For many, martial arts may have gone unnoticed in modern day cinema, but in fact, it is a diverse and fickle beast that has been raring its head in popular culture for the last fifty years. Kung Fu cinema predates the 1930’s starting with the chapter serials and recurring characterisation of Chinese folk legend Wong Fei-Hung. The 60’s brought us the classic swordplay pictures of the Shaw Brothers Wuxia period pieces. Glimmers of mainstream coverage surfaced in the James Bond classic you only Live Twice; arguably one of the earliest examples of a martial arts backdrop to feature a western protagonist. Who out there is not familiar with the comedy of errors Chop Socky between the hapless Inspector Clouseau and sidekick Kato? Not to mention the sublime screen antics of comic book heroes The Green Hornet and Batman (featuring the rising star of a young Bruce Lee)?
After the discovery of its favourite sons Bruce Lee and Jackie Chan, Hong Kong in the 70’s gave birth to its golden age, in proliferating an endless output of domestic and cult classics as part of the Golden Harvest and Seasonal film boom. Bruce Lee’s maverick counterpart, Sonny Chiba, brought street brawling – Karate from the shores of Japan. Likewise, Hollywood began to dip its toes in the mystic arena with the popular TV series Kung Fu and feature length classic Enter the Dragon. The 80’s unleashed the insurmountable acts of the ninja, the high – kicking exploits of Chuck Norris and the commercial endeavours of feel good pictures like The Karate Kid and No Retreat No Surrender. The 90’s brought us kick-action star Jean-Claude Van Damne, gun-toting Akidoist Steven Seagal, Kung Fu femme fatales Cynthia Rothrock and Michelle Yeoh. The new millennium saw the recall of Wuxia in Crouching Tiger Hidden Dragon, Hero, House of the Flying Daggers, Quentin Tarantino’s fanatical Kung Fu homage in Kill Bill Vol: 1&2, not forgetting the incredible feats of Thai superstar Tony Jaa in the excellent Ong Bak series.
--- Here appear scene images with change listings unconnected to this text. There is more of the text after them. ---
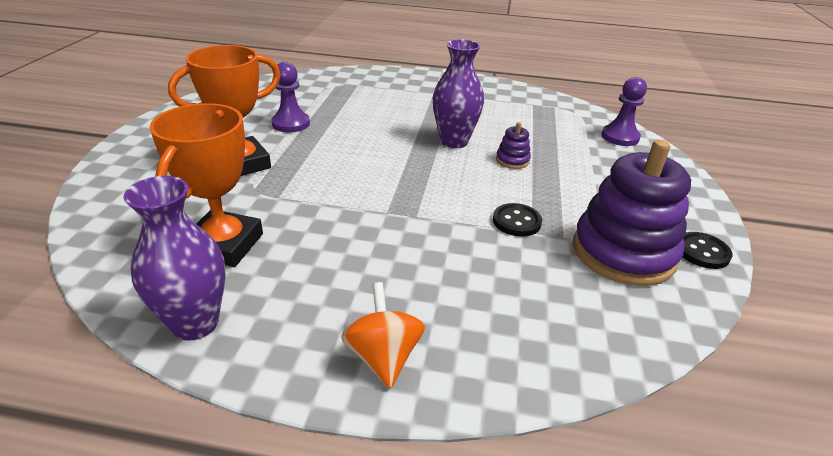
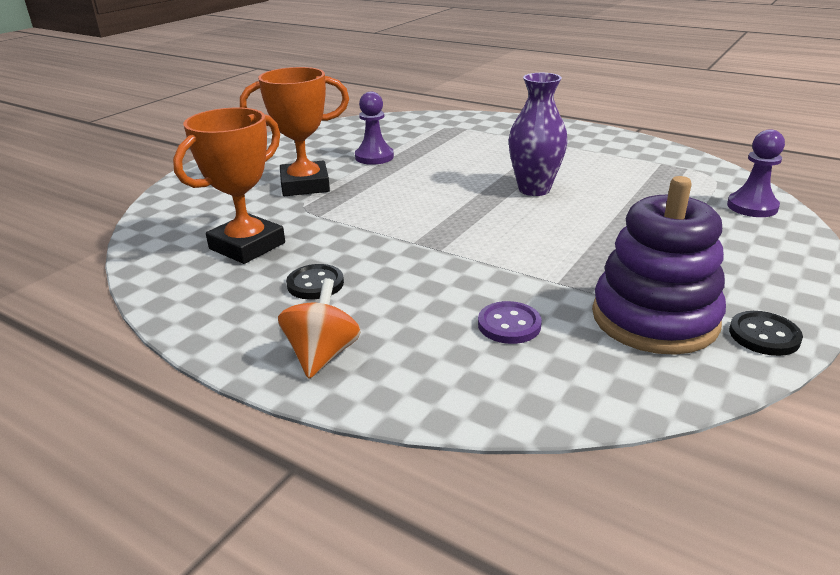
camera: 25 degrees right, 5 degrees down
(195, 323) = (185, 298): purple vase -> none
(512, 160) = (589, 214): purple stacking toy -> none
(516, 221) = (547, 270): black button -> black button (315, 284)
(523, 283) = (509, 325): none -> purple button

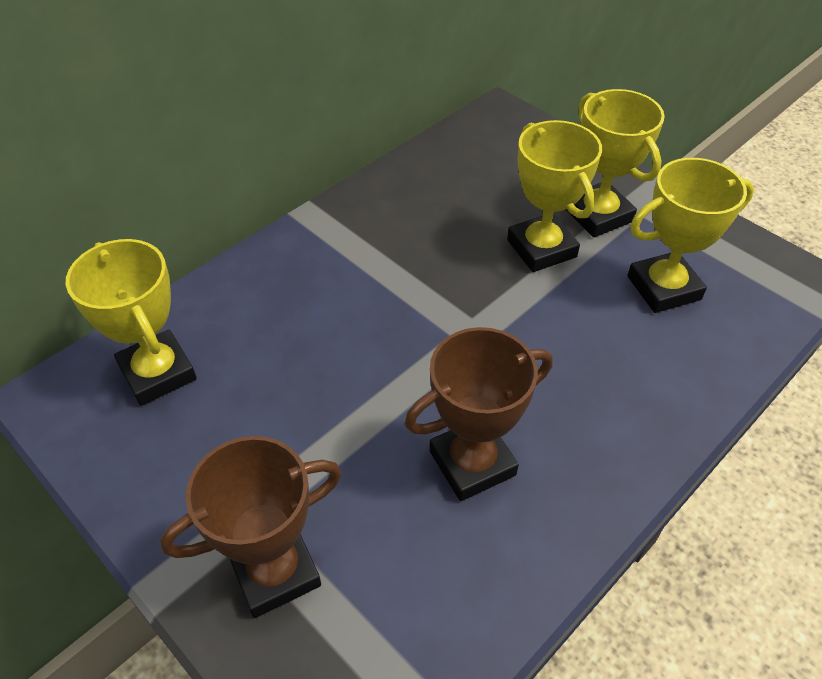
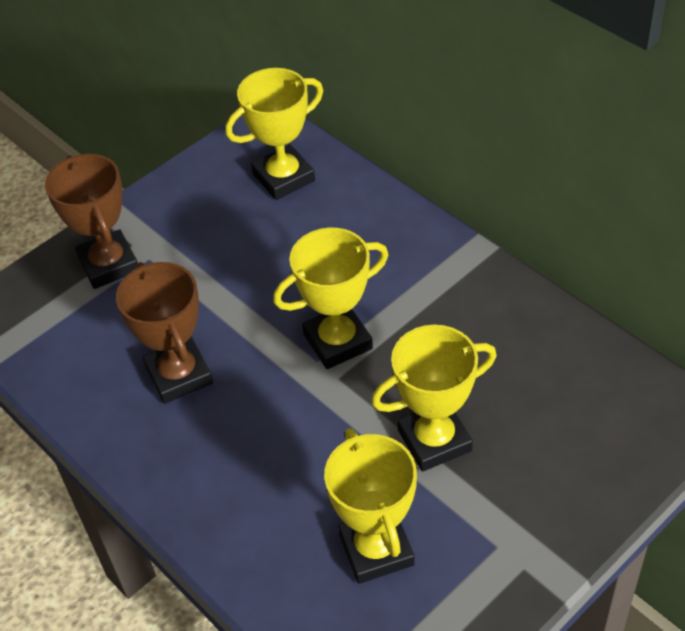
camera: 95 degrees right, 0 degrees up
(598, 215) = (493, 500): yellow trophy -> yellow trophy (338, 341)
Nowadays most Hollywood action pictures employ fight sequences with some degree of martial arts choreography involved, which for the most part is expertly supplied by actors and stuntmen right off of the backlots of the vintage Hong Kong production studios. You only have to look at franchises like The Matrix, Charlie’s Angels, Blade, The Transporter, The Bourne series; the list is endless and evident of that particular martial arts stamp.
The well may have dried up for a few years, but as we speak a rebirth looks to be taking place to replenish the drought. A new kid on the block has emerged in Iko Uwais, star of the hugely successful surprise hit of last year - The Raid. We also had RZA’s directorial debut The Man with the Iron Fists and future release Nicholas Winding-Refn’s Only God Forgives (both heavily centred on martial arts themes) not lest forgetting the steady excess of Hong Kong productions.
However, even with the amount of exposure that the Kung Fu picture has received, my feeling is that the negative stigma may never change for the mainstream masses. But still, not to let that detract from the fact that for the last 50 year we have been gifted with one of cinema’s most beautiful and animated contributions. Now with the support of the kick-arse devotees and the celebrity circuit of Hollywood admirers the future of the Kung Fu film looks to be bright and gaining momentum again.
Whether you sneer at it with malice, appreciate it from a far or go down right mental for it, the Kung Fu flick has grafted hard over the years and has surely made enough headway to be acknowledged for its rightful place in today’s popular culture.
What is most important for the survival of the Kung Fu film is that drives on and continues to prosper in its traditional and modern guise.